PROBLEM REQUIREMENTS: Which lines in the items below contain the word "than"? Copy each one, treating uppercase and lowercase letters as different.

Stored data:

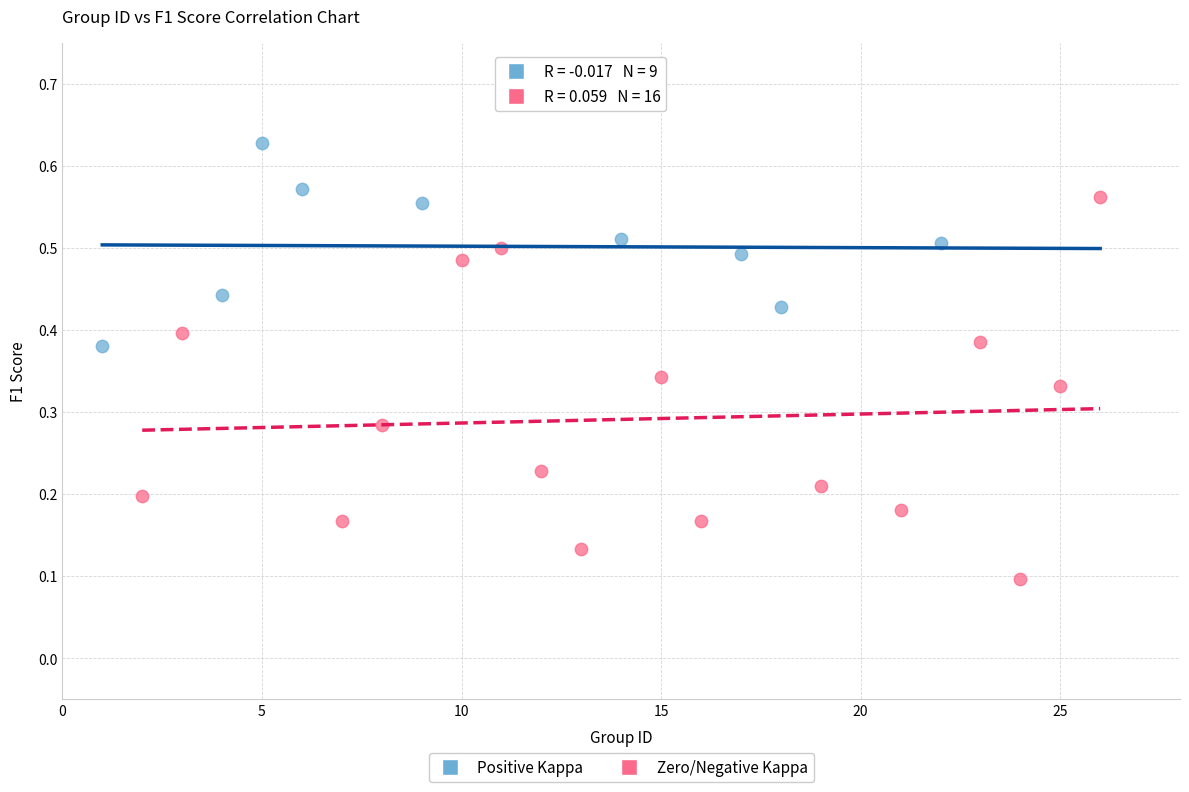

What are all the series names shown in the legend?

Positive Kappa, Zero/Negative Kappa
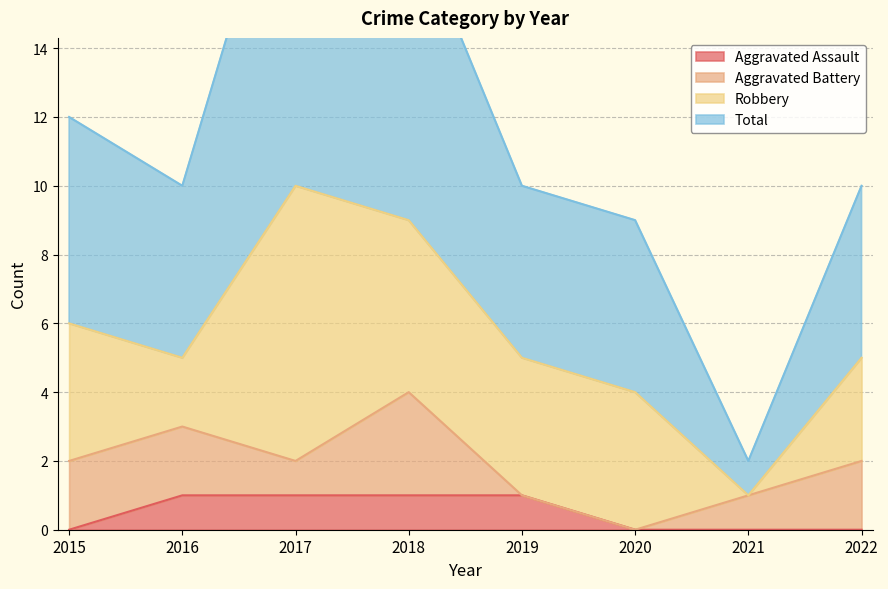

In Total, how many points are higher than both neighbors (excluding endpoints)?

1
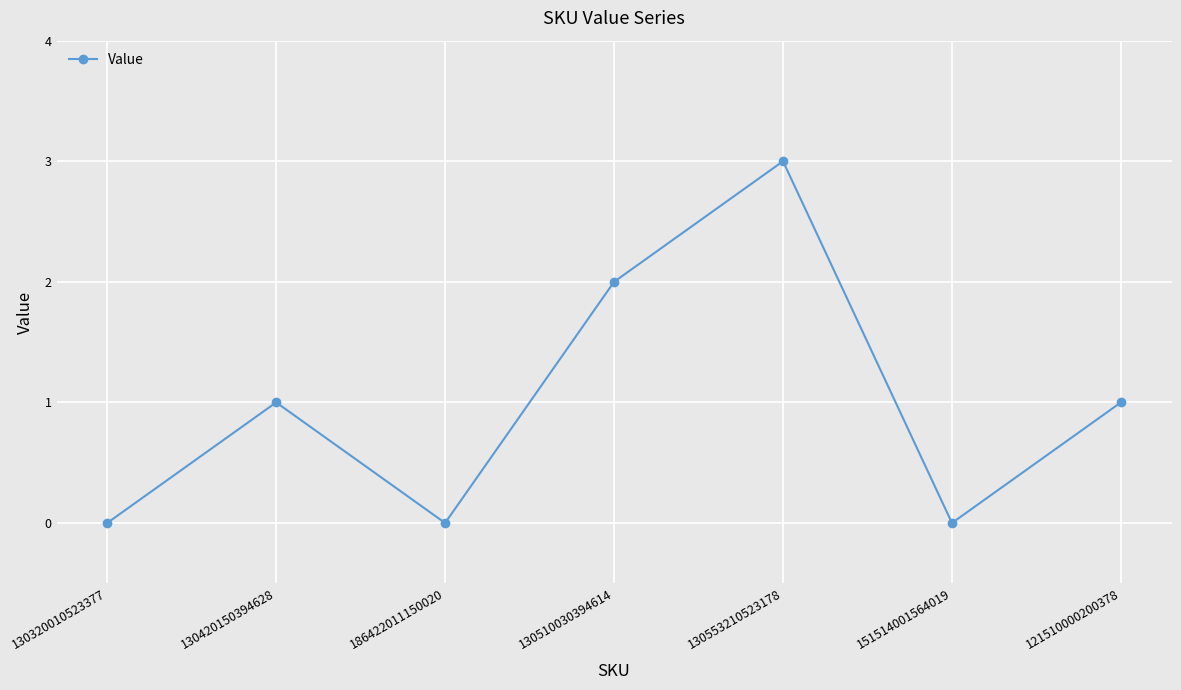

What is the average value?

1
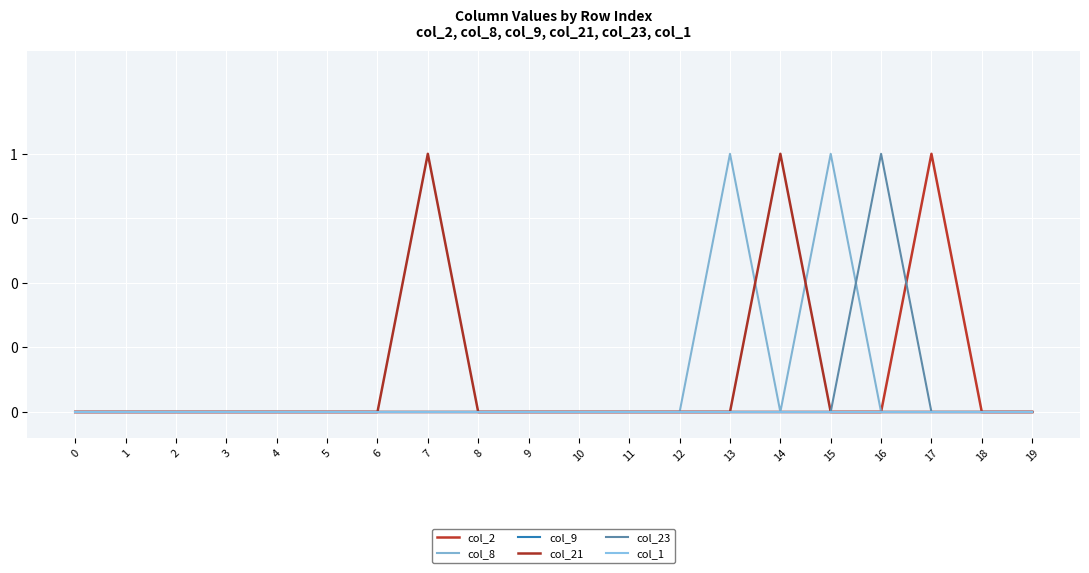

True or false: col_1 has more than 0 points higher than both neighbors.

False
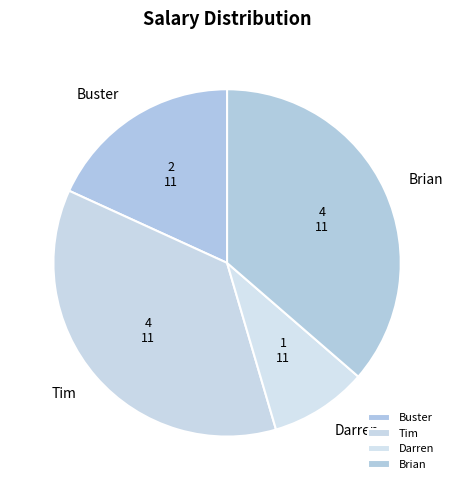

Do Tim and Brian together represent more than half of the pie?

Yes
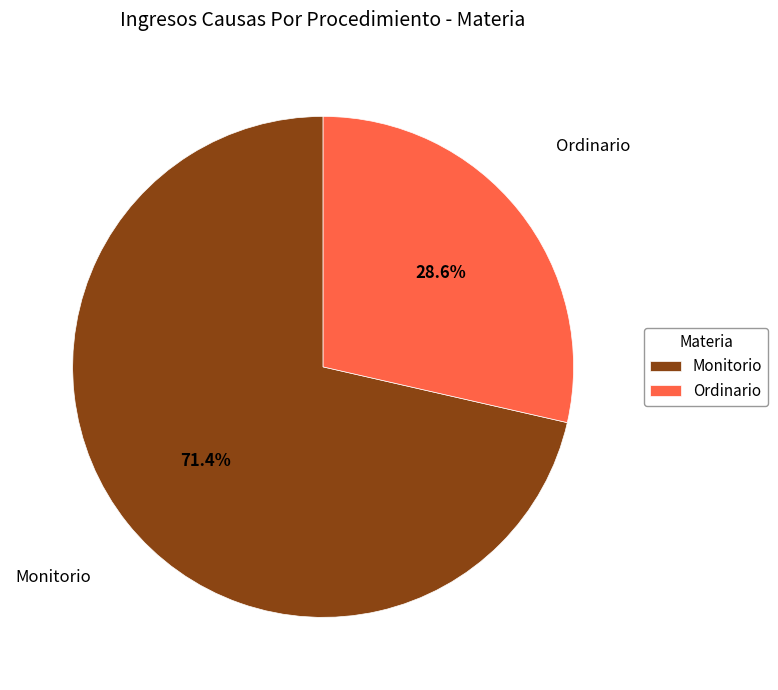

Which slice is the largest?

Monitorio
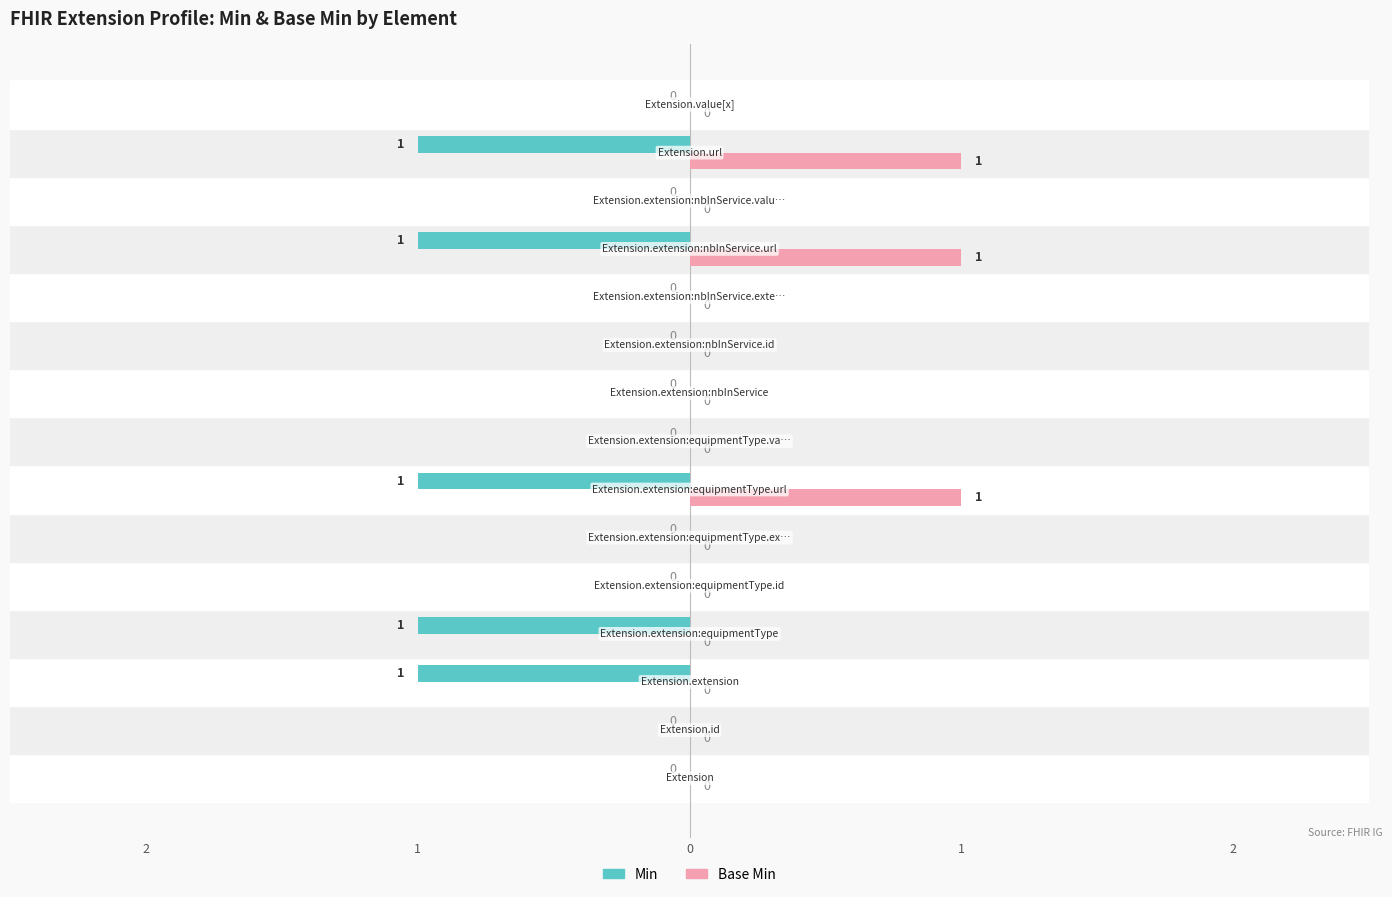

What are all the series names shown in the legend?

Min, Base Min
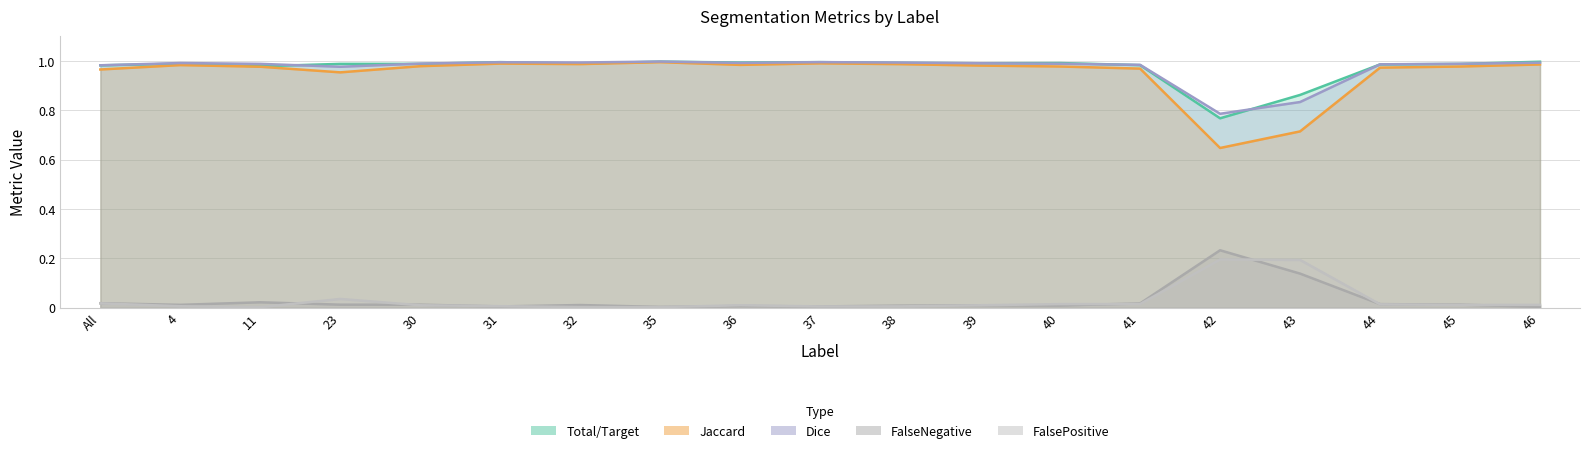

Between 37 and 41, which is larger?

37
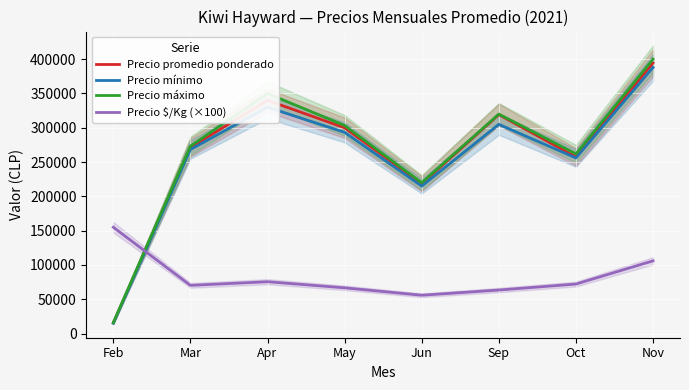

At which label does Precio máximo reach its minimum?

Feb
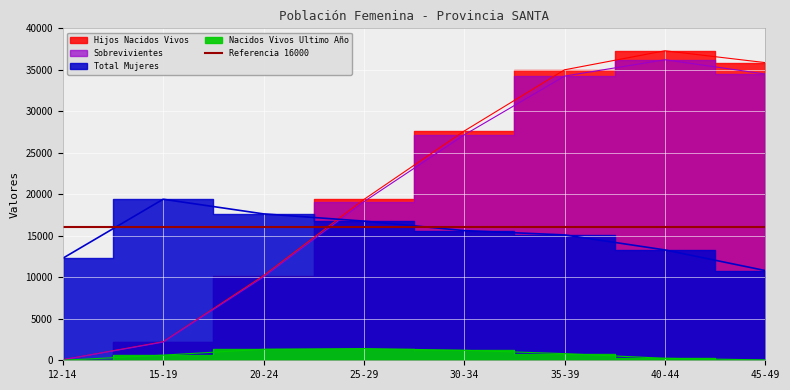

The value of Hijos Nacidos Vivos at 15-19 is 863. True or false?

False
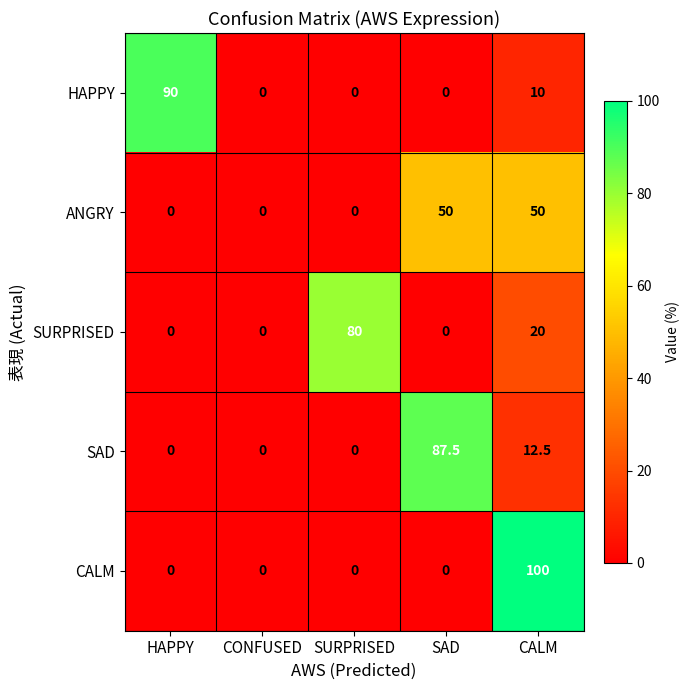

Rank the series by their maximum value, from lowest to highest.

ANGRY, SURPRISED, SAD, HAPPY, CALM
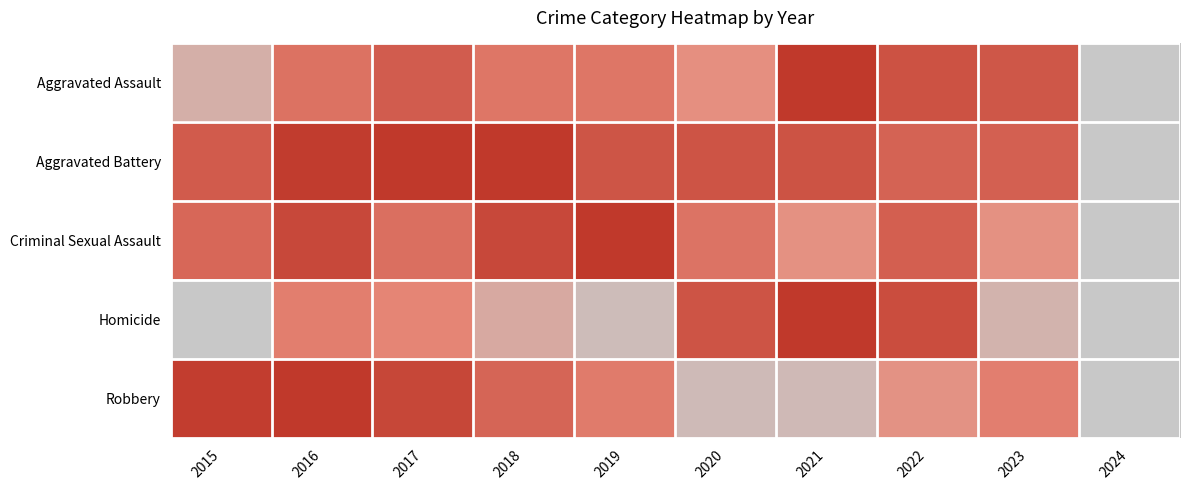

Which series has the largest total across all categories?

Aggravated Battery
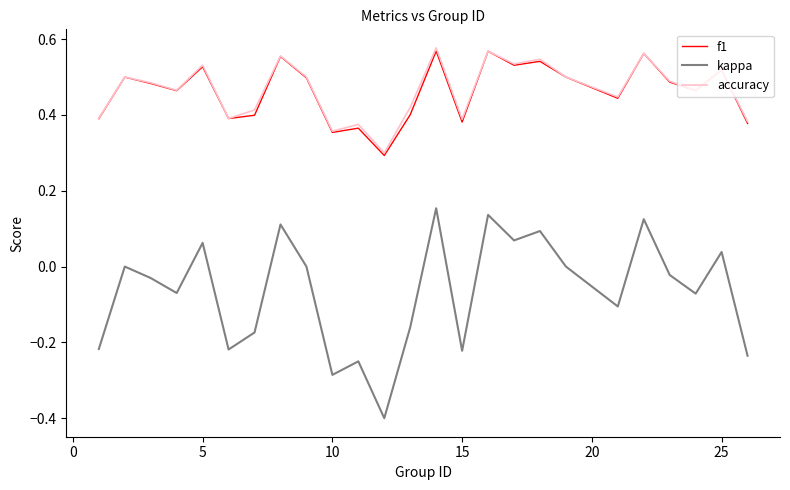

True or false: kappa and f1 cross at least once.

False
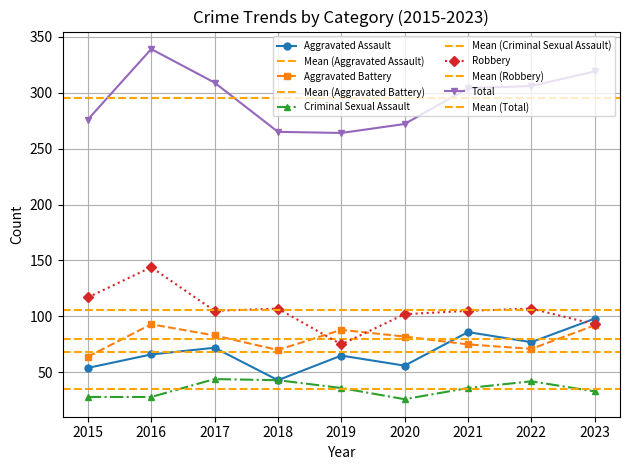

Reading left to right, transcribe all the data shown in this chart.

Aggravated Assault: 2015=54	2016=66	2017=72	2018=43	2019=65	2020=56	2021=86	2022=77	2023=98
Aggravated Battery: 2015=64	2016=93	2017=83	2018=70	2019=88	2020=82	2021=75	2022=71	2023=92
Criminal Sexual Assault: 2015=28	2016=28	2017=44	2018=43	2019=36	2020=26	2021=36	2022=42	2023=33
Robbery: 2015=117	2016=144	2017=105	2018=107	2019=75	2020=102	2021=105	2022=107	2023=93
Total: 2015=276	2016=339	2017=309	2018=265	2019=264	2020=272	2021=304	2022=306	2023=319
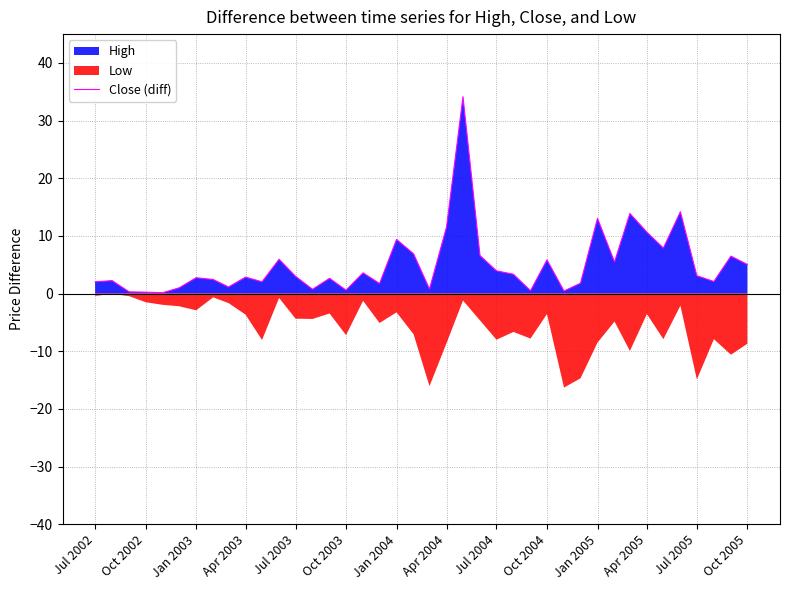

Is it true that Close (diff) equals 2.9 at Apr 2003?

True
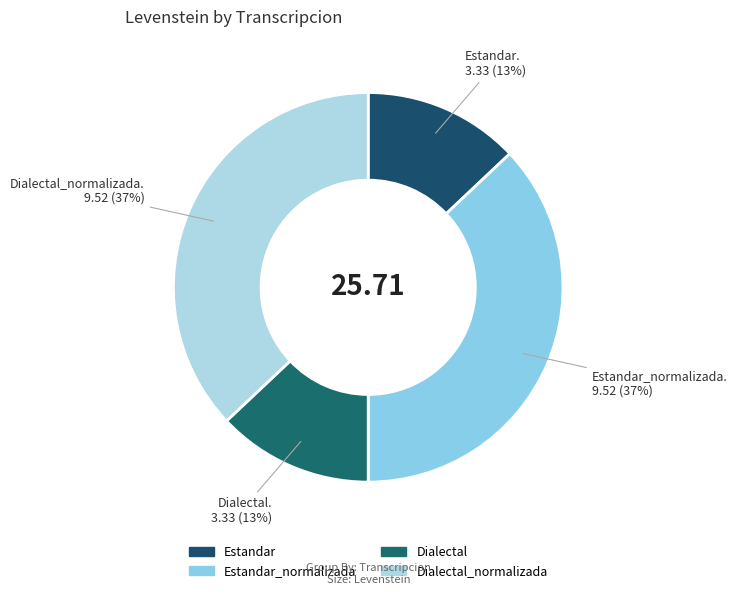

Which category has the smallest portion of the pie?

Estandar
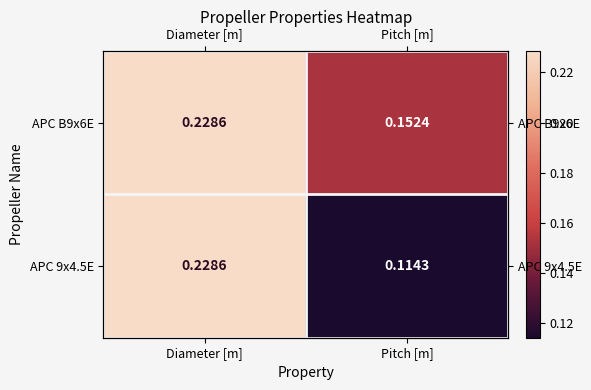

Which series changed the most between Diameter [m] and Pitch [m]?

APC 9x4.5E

EXERCISE RESPONSE:
In Total, how many points are higher than both neighbors (excluding endpoints)?
True or false: col_1 has more than 0 points higher than both neighbors.
Do Tim and Brian together represent more than half of the pie?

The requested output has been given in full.